### DATA FOR ANALYSIS
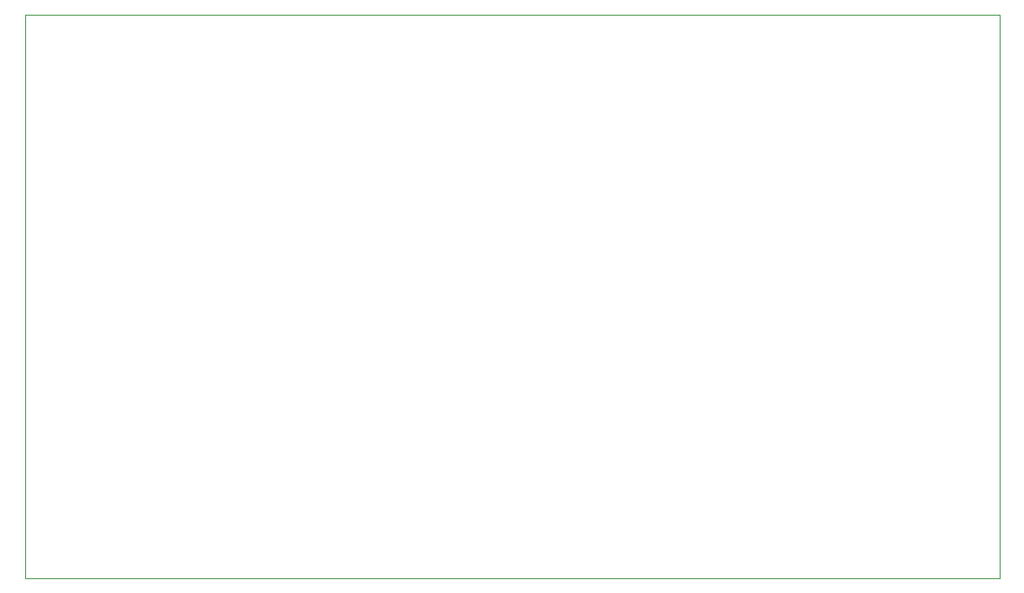
<source format=gbr>
%TF.GenerationSoftware,KiCad,Pcbnew,7.0.8*%
%TF.CreationDate,2024-11-14T21:46:59-08:00*%
%TF.ProjectId,CS8416-PCB5122,43533834-3136-42d5-9043-42353132322e,rev?*%
%TF.SameCoordinates,Original*%
%TF.FileFunction,Profile,NP*%
%FSLAX46Y46*%
G04 Gerber Fmt 4.6, Leading zero omitted, Abs format (unit mm)*
G04 Created by KiCad (PCBNEW 7.0.8) date 2024-11-14 21:46:59*
%MOMM*%
%LPD*%
G01*
G04 APERTURE LIST*
%TA.AperFunction,Profile*%
%ADD10C,0.100000*%
%TD*%
G04 APERTURE END LIST*
D10*
X148013748Y-110755000D02*
X148013748Y-165755000D01*
X53013748Y-110755000D02*
X148013748Y-110755000D01*
X53013748Y-165755000D02*
X53013748Y-110755000D01*
X53013748Y-165755000D02*
X148013748Y-165755000D01*
M02*

</source>
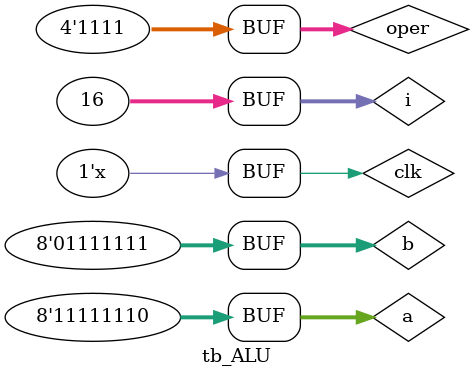
<source format=sv>
module sim;

    initial begin
        $dumpfile("dump.vcd");
        $dumpvars;
        #180
        $finish;
    end

endmodule

module tb_ALU;

    reg [7:0] a, b;
    reg [3:0] oper;
    reg clk;
    wire [7:0] resh, resl;
    wire [15:0] res;
    integer i;

    assign res = {resh, resl};

    ALU alu(.a(a), .b(b), .oper(oper), .clk(clk), .msb(resh), .lsb(resl));

    always #5 clk = ~clk;

    initial begin
        clk = 1'b0;
        #3
        a = 8'hFE;
        b = 8'h7F;
        for (i = 0; i <= 15; i = i + 1) begin
            #10
            oper = i;
        end
    end

endmodule

</source>
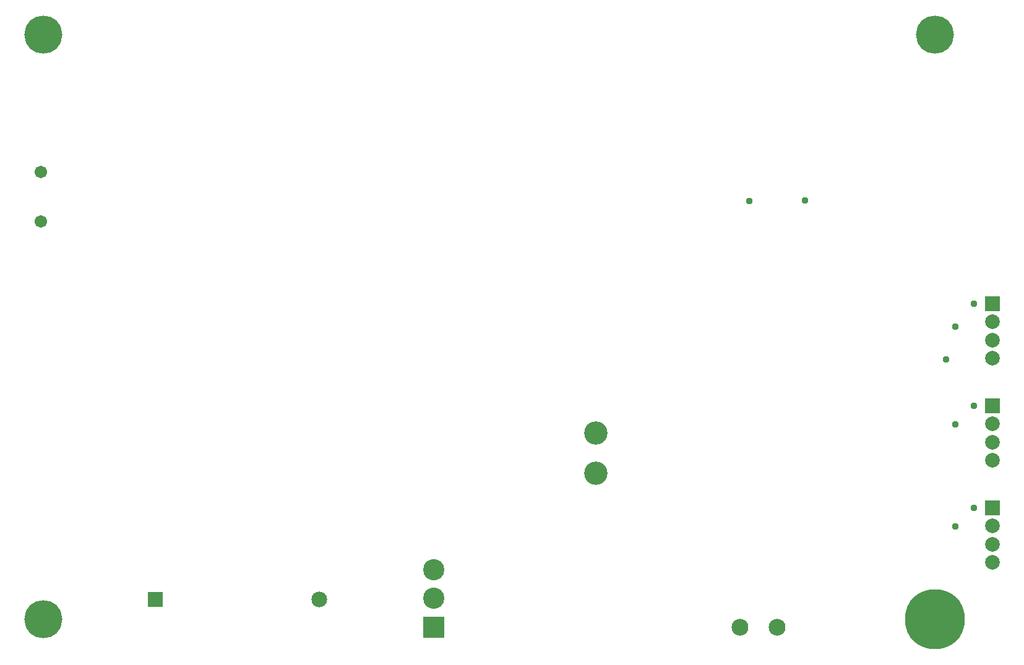
<source format=gbr>
G04 EAGLE Gerber RS-274X export*
G75*
%MOMM*%
%FSLAX34Y34*%
%LPD*%
%INSoldermask Bottom*%
%IPPOS*%
%AMOC8*
5,1,8,0,0,1.08239X$1,22.5*%
G01*
G04 Define Apertures*
%ADD10C,5.203200*%
%ADD11R,2.003200X2.003200*%
%ADD12C,2.003200*%
%ADD13R,2.903200X2.903200*%
%ADD14C,2.903200*%
%ADD15C,3.203200*%
%ADD16C,1.711200*%
%ADD17R,2.153200X2.153200*%
%ADD18C,2.153200*%
%ADD19C,2.303200*%
%ADD20C,0.959600*%
%ADD21C,8.203200*%
D10*
X190000Y900000D03*
X190000Y100000D03*
X1410000Y900100D03*
D11*
X1488440Y532130D03*
D12*
X1488440Y507130D03*
X1488440Y482130D03*
X1488440Y457130D03*
D11*
X1488440Y392430D03*
D12*
X1488440Y367430D03*
X1488440Y342430D03*
X1488440Y317430D03*
D11*
X1488440Y252730D03*
D12*
X1488440Y227730D03*
X1488440Y202730D03*
X1488440Y177730D03*
D13*
X723900Y88900D03*
D14*
X723900Y128500D03*
X723900Y168100D03*
D15*
X946300Y299500D03*
X946300Y354500D03*
D16*
X186300Y712000D03*
X186300Y644500D03*
D17*
X342900Y127000D03*
D18*
X567900Y127000D03*
D19*
X1143000Y88900D03*
X1193800Y88900D03*
D20*
X1437640Y227330D03*
X1437640Y367030D03*
X1437640Y500662D03*
D21*
X1409700Y100076D03*
D20*
X1424940Y455930D03*
X1156224Y672576D03*
X1231900Y673100D03*
X1463040Y252730D03*
X1463040Y392430D03*
X1463040Y532130D03*
M02*

</source>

### TO-DO ITEM
"KiCad" is the word to look for; copy every line of the data that has it.

### RESPONSE AREA
%TF.GenerationSoftware,KiCad,Pcbnew,7.0.8*%
G04 Created by KiCad (PCBNEW 7.0.8) date 2024-11-14 21:46:59*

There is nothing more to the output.